"""

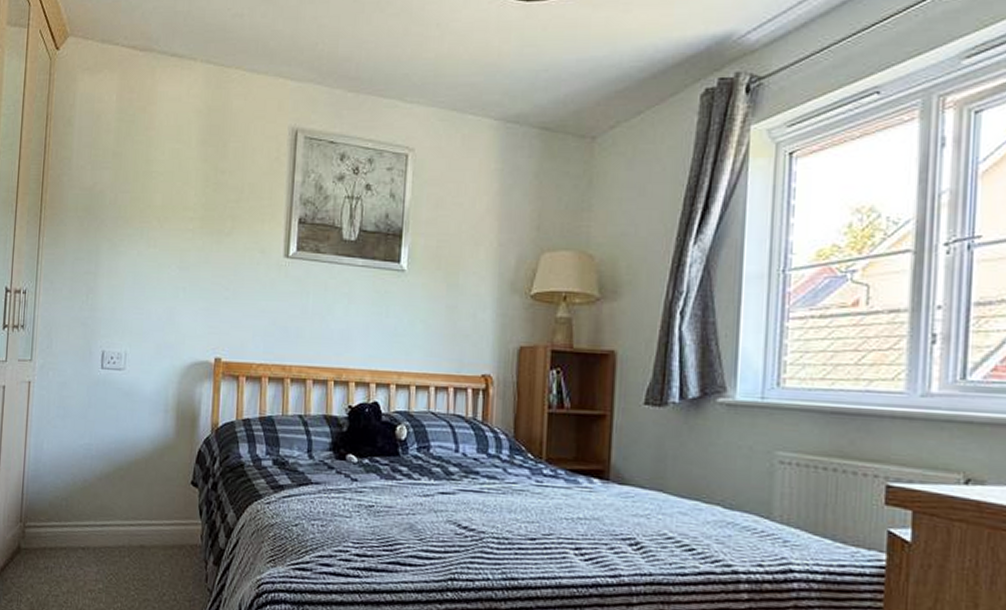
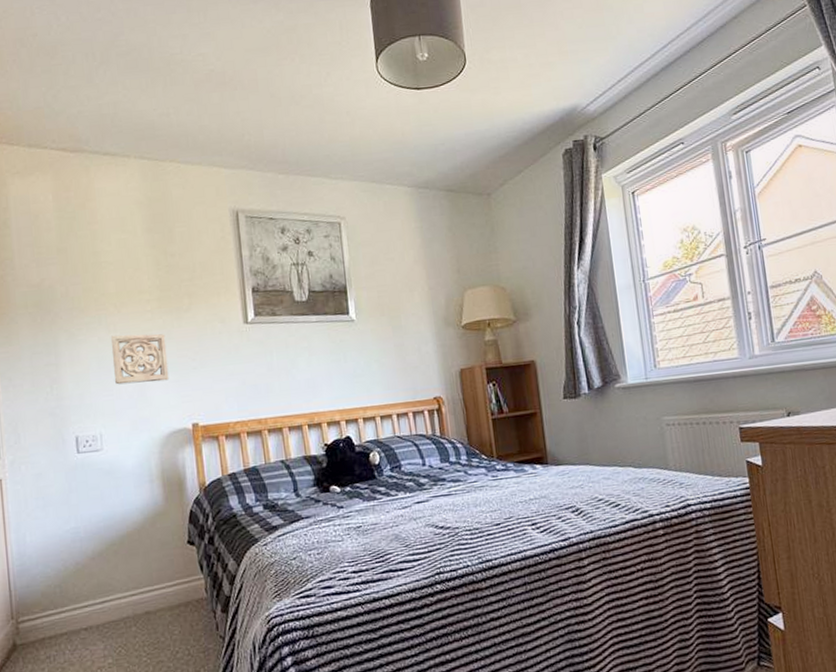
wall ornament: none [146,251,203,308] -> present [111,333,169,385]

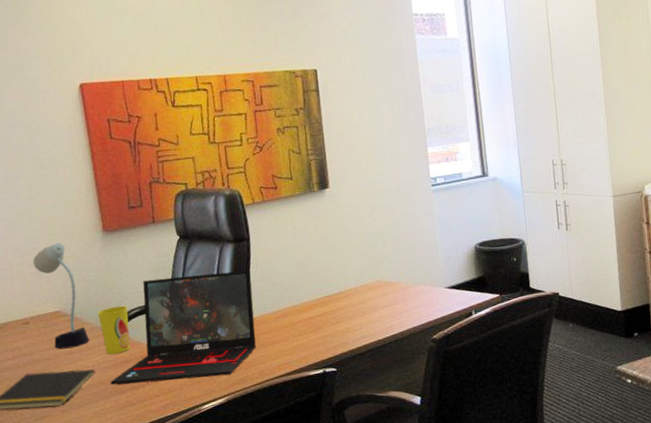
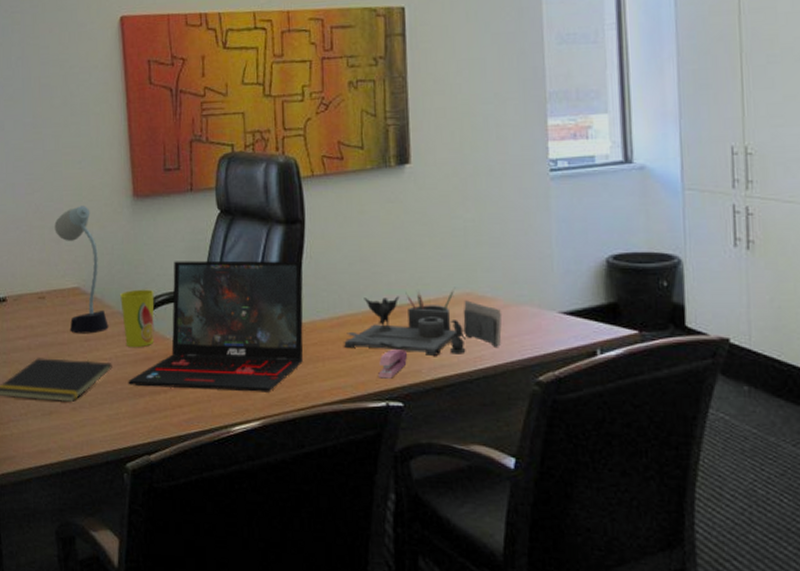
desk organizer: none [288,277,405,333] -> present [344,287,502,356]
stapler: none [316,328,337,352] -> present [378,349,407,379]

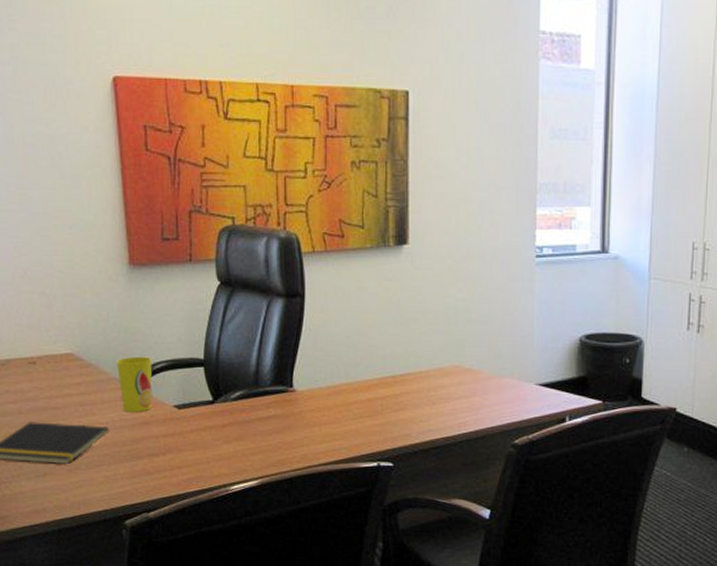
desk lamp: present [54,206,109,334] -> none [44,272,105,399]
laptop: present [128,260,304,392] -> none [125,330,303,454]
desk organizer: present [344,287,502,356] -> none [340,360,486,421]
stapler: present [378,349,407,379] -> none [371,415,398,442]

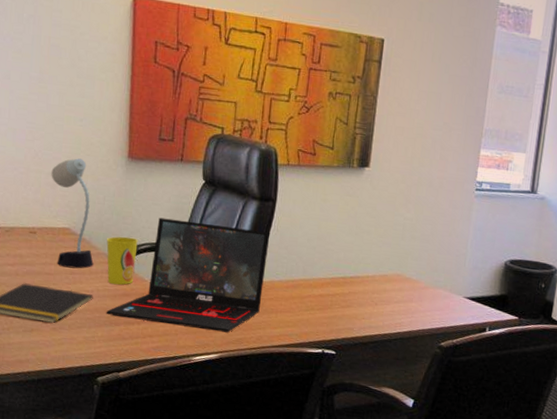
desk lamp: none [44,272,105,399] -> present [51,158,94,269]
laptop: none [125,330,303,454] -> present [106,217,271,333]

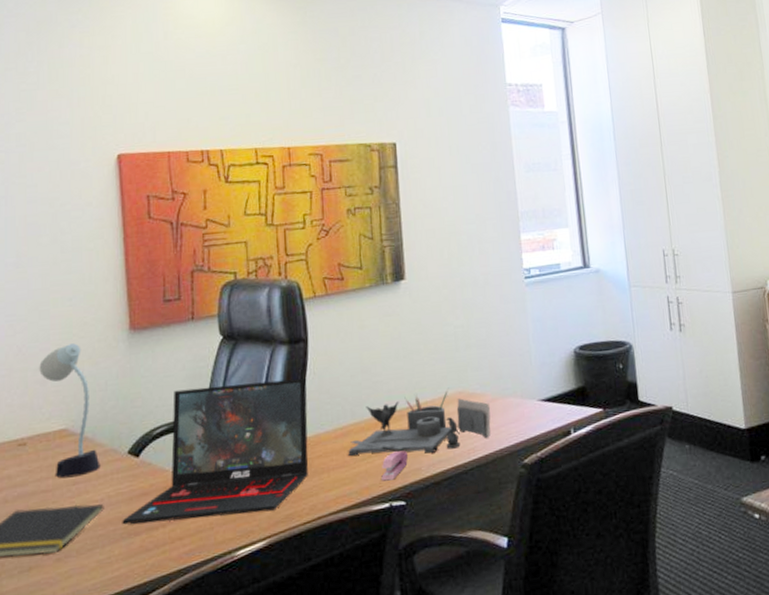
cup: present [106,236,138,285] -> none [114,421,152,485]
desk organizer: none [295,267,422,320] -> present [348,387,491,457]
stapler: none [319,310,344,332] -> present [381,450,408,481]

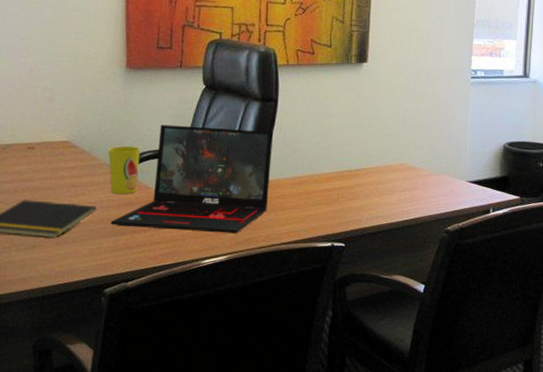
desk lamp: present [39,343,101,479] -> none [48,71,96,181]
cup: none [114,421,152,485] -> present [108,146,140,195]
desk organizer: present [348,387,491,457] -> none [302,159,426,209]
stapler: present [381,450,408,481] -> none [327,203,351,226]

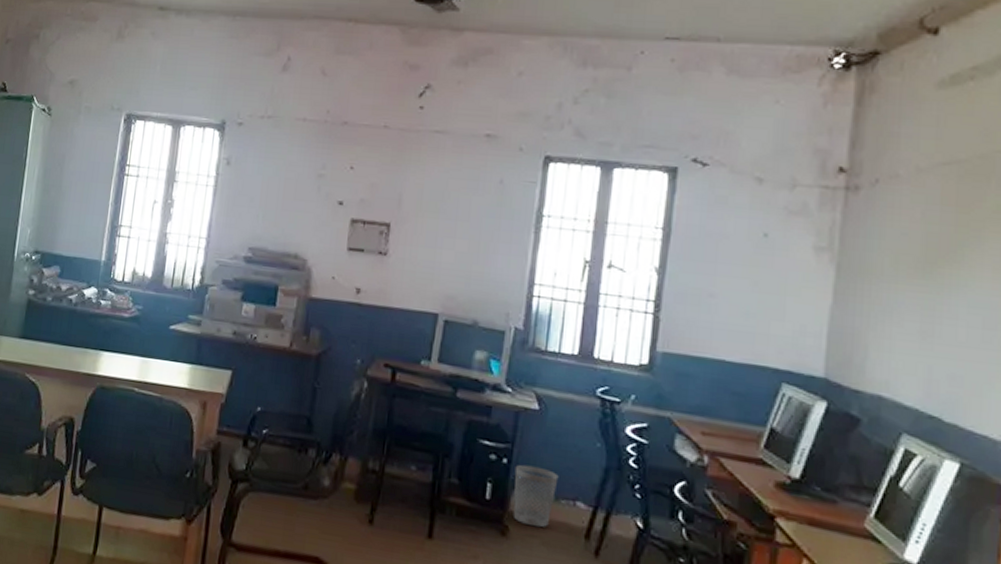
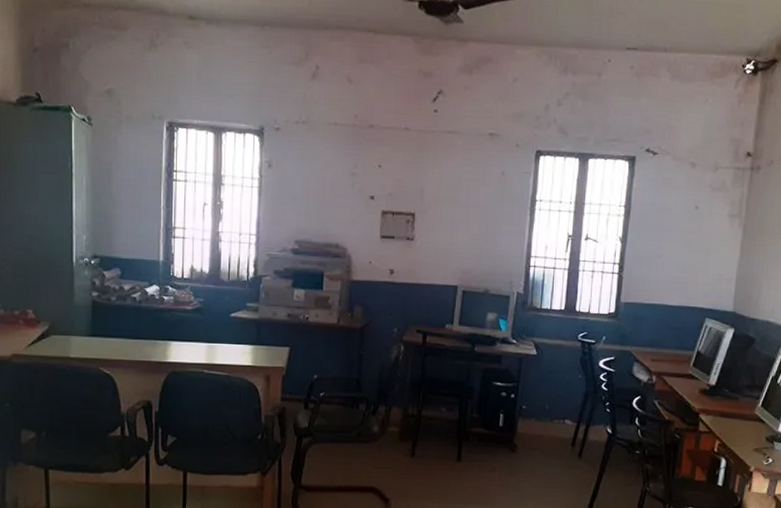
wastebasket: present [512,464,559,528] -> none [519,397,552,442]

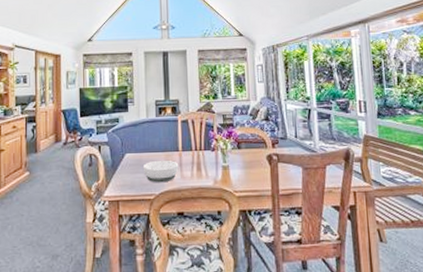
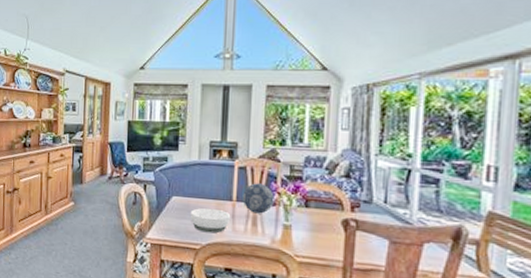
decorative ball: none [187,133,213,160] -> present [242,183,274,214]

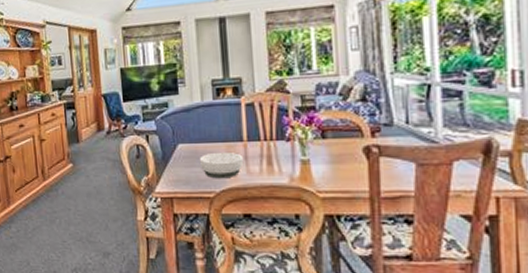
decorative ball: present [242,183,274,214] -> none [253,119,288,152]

"""

What is needed is how many lines of the listing include the string "desk", given as a bare number.

▶ [OUTPUT OF THE EXERCISE]:
7